=== WHAT IS BEING ASKED ===
Make an exact copy of the lines from the one holding "АРЕНДЫ ЖИЛЬЯ НА AIRBNB В" through the last line of the material, and output nothing else.
"""
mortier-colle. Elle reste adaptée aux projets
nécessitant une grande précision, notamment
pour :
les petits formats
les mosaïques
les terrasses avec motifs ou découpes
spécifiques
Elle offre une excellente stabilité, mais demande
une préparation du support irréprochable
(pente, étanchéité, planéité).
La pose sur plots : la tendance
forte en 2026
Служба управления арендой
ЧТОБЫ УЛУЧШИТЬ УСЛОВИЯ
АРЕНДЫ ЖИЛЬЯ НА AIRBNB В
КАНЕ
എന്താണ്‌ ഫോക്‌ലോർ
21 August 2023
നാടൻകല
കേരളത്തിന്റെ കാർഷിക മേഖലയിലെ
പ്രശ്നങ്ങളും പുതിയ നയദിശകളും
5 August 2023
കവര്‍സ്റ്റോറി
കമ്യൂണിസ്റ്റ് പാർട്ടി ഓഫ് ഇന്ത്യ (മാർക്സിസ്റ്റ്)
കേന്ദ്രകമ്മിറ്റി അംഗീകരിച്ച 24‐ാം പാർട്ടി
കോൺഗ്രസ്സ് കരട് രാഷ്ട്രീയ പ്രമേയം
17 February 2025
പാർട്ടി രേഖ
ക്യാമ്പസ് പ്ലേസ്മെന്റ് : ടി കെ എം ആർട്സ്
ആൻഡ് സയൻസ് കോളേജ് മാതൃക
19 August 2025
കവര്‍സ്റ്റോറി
"""
=== SOLUTION TO THE PROBLEM ===
АРЕНДЫ ЖИЛЬЯ НА AIRBNB В
КАНЕ
എന്താണ്‌ ഫോക്‌ലോർ
21 August 2023
നാടൻകല
കേരളത്തിന്റെ കാർഷിക മേഖലയിലെ
പ്രശ്നങ്ങളും പുതിയ നയദിശകളും
5 August 2023
കവര്‍സ്റ്റോറി
കമ്യൂണിസ്റ്റ് പാർട്ടി ഓഫ് ഇന്ത്യ (മാർക്സിസ്റ്റ്)
കേന്ദ്രകമ്മിറ്റി അംഗീകരിച്ച 24‐ാം പാർട്ടി
കോൺഗ്രസ്സ് കരട് രാഷ്ട്രീയ പ്രമേയം
17 February 2025
പാർട്ടി രേഖ
ക്യാമ്പസ് പ്ലേസ്മെന്റ് : ടി കെ എം ആർട്സ്
ആൻഡ് സയൻസ് കോളേജ് മാതൃക
19 August 2025
കവര്‍സ്റ്റോറി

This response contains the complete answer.